Mediterranean Eggplant and Tomato Gratin with Ricotta and Herbs
MEDIUM
25 min
Prep
50 min
Cook
6
Servings
Silky layers of roasted eggplant, ripe tomatoes, and creamy ricotta cheese baked with fresh basil, oregano, and a golden breadcrumb topping. This rustic Italian-inspired gratin is rich, aromatic, and deeply satisfying—perfect as a vegetarian main course or elegant side dish.
Ingredients
- 2 eggplants, sliced lengthwise into 1/4-inch thick planks
- 5 tablespoon extra-virgin olive oil
- 1 teaspoon kosher salt
- 0.5 teaspoon black pepper
- 28 ounce whole peeled tomatoes
- 4 garlic, minced
- 2 teaspoon dried oregano
- 1 tablespoon fresh basil, chopped
- 1 pound whole milk ricotta cheese
- 0.5 cup Parmesan cheese, grated
- 0.5 cup whole milk mozzarella cheese, shredded
- 1 egg
- 0.5 cup panko breadcrumbs
- 2 tablespoon fresh parsley, chopped
Steps
- Preheat oven to 425°F. Line two large baking sheets with parchment paper.
- Slice the eggplants lengthwise into 1/4-inch thick planks. Place slices on the lined baking sheets and brush both sides lightly with 3 tablespoons of olive oil. Season with 1/2 teaspoon of salt and 1/4 teaspoon of black pepper.
- Roast eggplant slices for 20 minutes until softened and lightly golden, rotating the baking sheets halfway through.
- While eggplant roasts, heat the remaining 2 tablespoons of olive oil in a large skillet over medium heat.
- Add the minced garlic to the skillet and sauté for 1 minute until fragrant.
- Add the canned tomatoes with their juices to the skillet, breaking them apart with a wooden spoon. Stir in the dried oregano, remaining 1/2 teaspoon of salt, and remaining 1/4 teaspoon of black pepper.

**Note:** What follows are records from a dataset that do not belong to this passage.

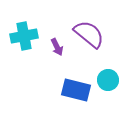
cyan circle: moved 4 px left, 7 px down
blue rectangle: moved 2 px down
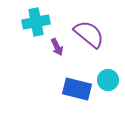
cyan cross: moved 12 px right, 14 px up
blue rectangle: moved 1 px right, 1 px up
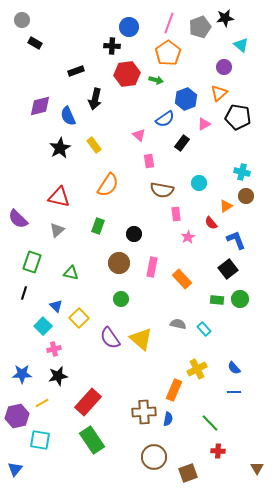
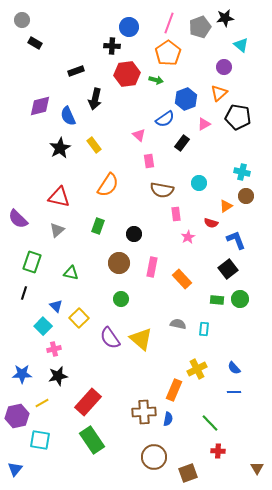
red semicircle at (211, 223): rotated 32 degrees counterclockwise
cyan rectangle at (204, 329): rotated 48 degrees clockwise
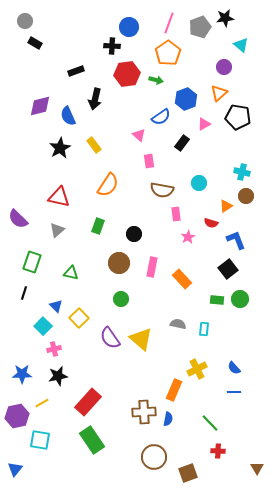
gray circle at (22, 20): moved 3 px right, 1 px down
blue semicircle at (165, 119): moved 4 px left, 2 px up
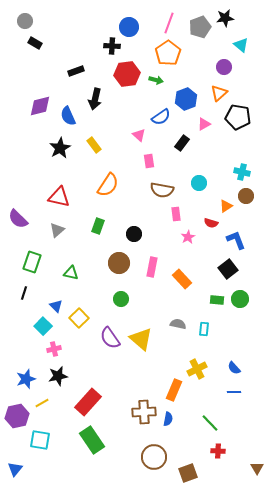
blue star at (22, 374): moved 4 px right, 5 px down; rotated 18 degrees counterclockwise
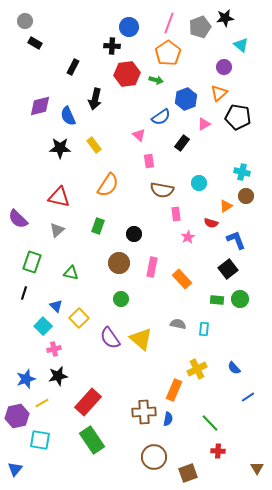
black rectangle at (76, 71): moved 3 px left, 4 px up; rotated 42 degrees counterclockwise
black star at (60, 148): rotated 30 degrees clockwise
blue line at (234, 392): moved 14 px right, 5 px down; rotated 32 degrees counterclockwise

- Simmer the tomato sauce for 8 minutes, stirring occasionally, until slightly thickened. Remove from heat and stir in the fresh basil.

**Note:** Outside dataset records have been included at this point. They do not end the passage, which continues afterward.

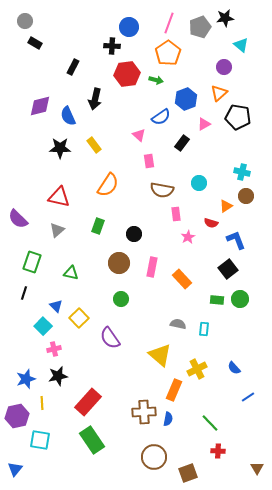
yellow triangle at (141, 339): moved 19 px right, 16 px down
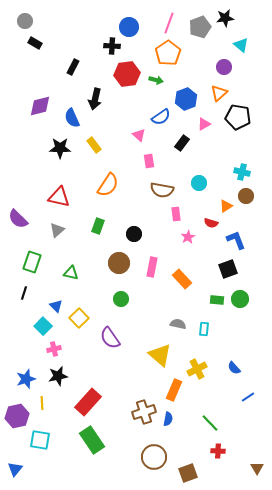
blue semicircle at (68, 116): moved 4 px right, 2 px down
black square at (228, 269): rotated 18 degrees clockwise
brown cross at (144, 412): rotated 15 degrees counterclockwise
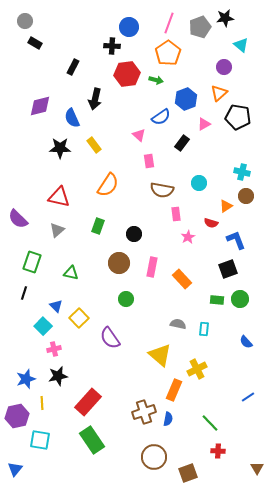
green circle at (121, 299): moved 5 px right
blue semicircle at (234, 368): moved 12 px right, 26 px up
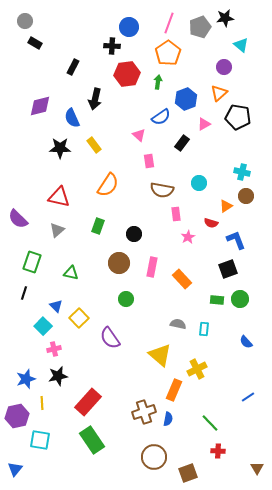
green arrow at (156, 80): moved 2 px right, 2 px down; rotated 96 degrees counterclockwise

- In a medium mixing bowl, combine the ricotta cheese, Parmesan cheese, 1/4 cup of the mozzarella, and the egg. Mix until well combined.
- Reduce oven temperature to 375°F. Lightly oil a 9x13 inch baking dish with 1 teaspoon of olive oil.
- Spread a thin layer of tomato sauce (about 1/2 cup) on the bottom of the prepared baking dish.
- Arrange half of the roasted eggplant slices over the sauce in a single layer, overlapping slightly.
- Spread half of the ricotta mixture evenly over the eggplant layer.
- Spread half of the remaining tomato sauce over the ricotta layer.
- Repeat with remaining eggplant slices, ricotta mixture, and tomato sauce in the same order.
- In a small bowl, mix the panko breadcrumbs with the remaining 1/4 cup mozzarella and the chopped parsley.
- Sprinkle the breadcrumb mixture evenly over the top of the gratin.
- Bake for 30 minutes until the top is golden brown and the gratin is bubbling around the edges.
- Remove from oven and let rest for 5 minutes before serving. Garnish with additional fresh basil if desired.